I take pride in what I do, and I take pride in how I do it. Others write and blog, tweet and market better than I do, and I'm okay with that. I have a lot to learn. But at the end of the day, I have to be true to myself as well.
What brought all of this on? For the first time since I began writing, a near-stranger took me to task for being "too explicit" in a tweet request I made as part of an author's group I belong to. I give her credit - she approached me privately, and we were both very polite to one another. I calmly explained that I am "explicit" because I would rather have people know exactly what kind of link they're clicking on than to be fooled by what I'm offering and become upset when in the first three sentences someone has cum, someone has a cunt, and someone is getting finger-fucked. (Think about the shock to someone's system if they weren't prepared for that!)
She was polite, and I think I was too, but I would be lying if I didn't tell you I was angry when I read the message.

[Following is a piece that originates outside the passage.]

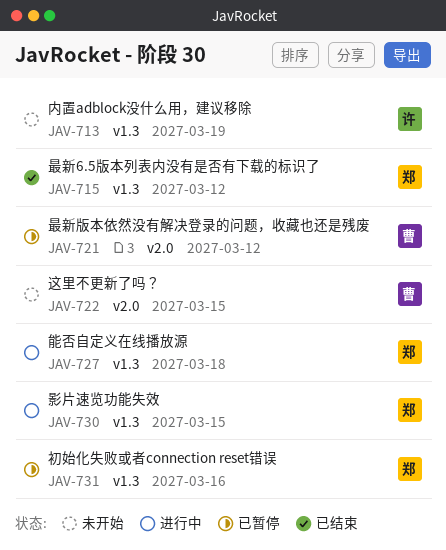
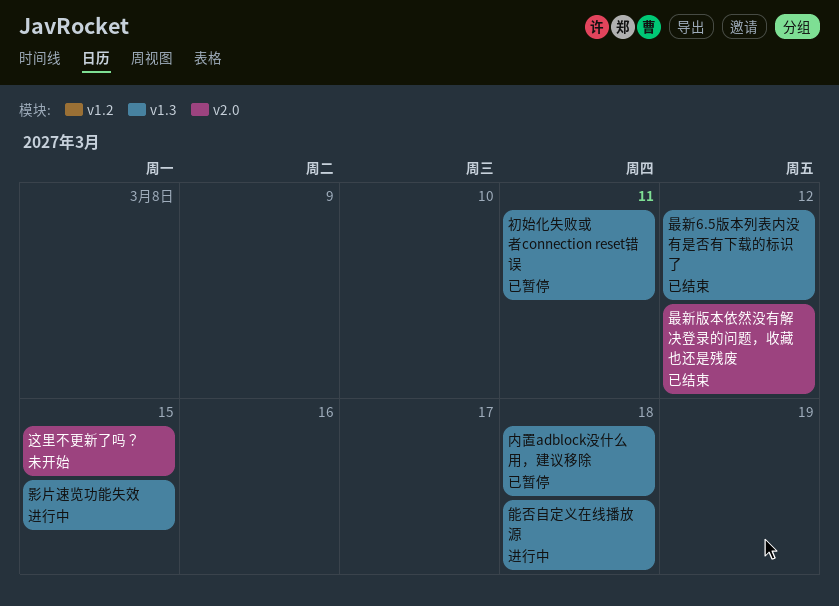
内置adblock没什么用，建议移除, status: 未开始 -> 已暂停
内置adblock没什么用，建议移除, due: Mar 19 -> Mar 18
初始化失败或者connection reset错误, due: Mar 16 -> Mar 11
最新版本依然没有解决登录的问题，收藏也还是残废, status: 已暂停 -> 已结束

Apparently, I'm the first member of this particular group to be so explicit. And my explicitness was causing her to leave the group. Actually, her own choices are causing her to leave the group. I take responsibility for my actions - not other people's actions.
I thought about other writers I know that are a part of the group, who write sexual material as well, some more explicit than my own. I almost never see a tweet request. I wondered if they simply didn't join the team because they knew these objections were out there, or if they'd received the same comments.
My first thought was to take my toys and leave the sandbox. My second thought was, "Oh hell no!" I have just as much right to participate as the next person, as long as I follow the rules. I thought about ways that I could tone down my messages, and it all felt false. Think about it - would you really classify me as "romance" or simply "sexually explicit?" I have a certain (and not unexpected) sensitivity to criticism about the BDSM world - shouldn't I warn people that they're about to read BDSM? If the title of my post contains the word "masturbation," shouldn't I tell you up front and not let it be an unpleasant surprise? Of course, I want my writing to be a pleasant surprise for everyone, but I'm not a complete Polly Anna - I know what kind of world we live in.
I believe in my heart that I know what's true and right for me. I absolutely respect that others will disagree or feel uncomfortable with my explicitness. I will NOT falsely advertise to total strangers. And I am purposely trying to build a community of people who, while they might not be in to my brand of kink, at least have a curiosity about what I may have to say. The bonus is when they learn something from me, and I learn from them. And the extra-special bonus is when I turn my readers on with my words.
What I'm being reminded of is that the moment I took myself out of my safe, cocoon of a blog that was just for me and the people who willingly follow me and read my posts, I opened myself up to criticism. I'm not so arrogant that I can't and won't take constructive criticism and try to improve myself. At the end of the day, though, I have to be true to myself.
I make no apologies for being a sexually explicit, sexually submissive writer who adores writing BDSM-themed erotica - both fiction and non-fiction. Regardless of the people who don't understand what I write or find it distasteful, I will not run and hide in an effort to make sure no one is uncomfortable. Frankly, I hope my readers are uncomfortable - in the best possible way. If you aren't squirming in your chair because my words had a physical or mental effect on you, then I'm doing something wrong.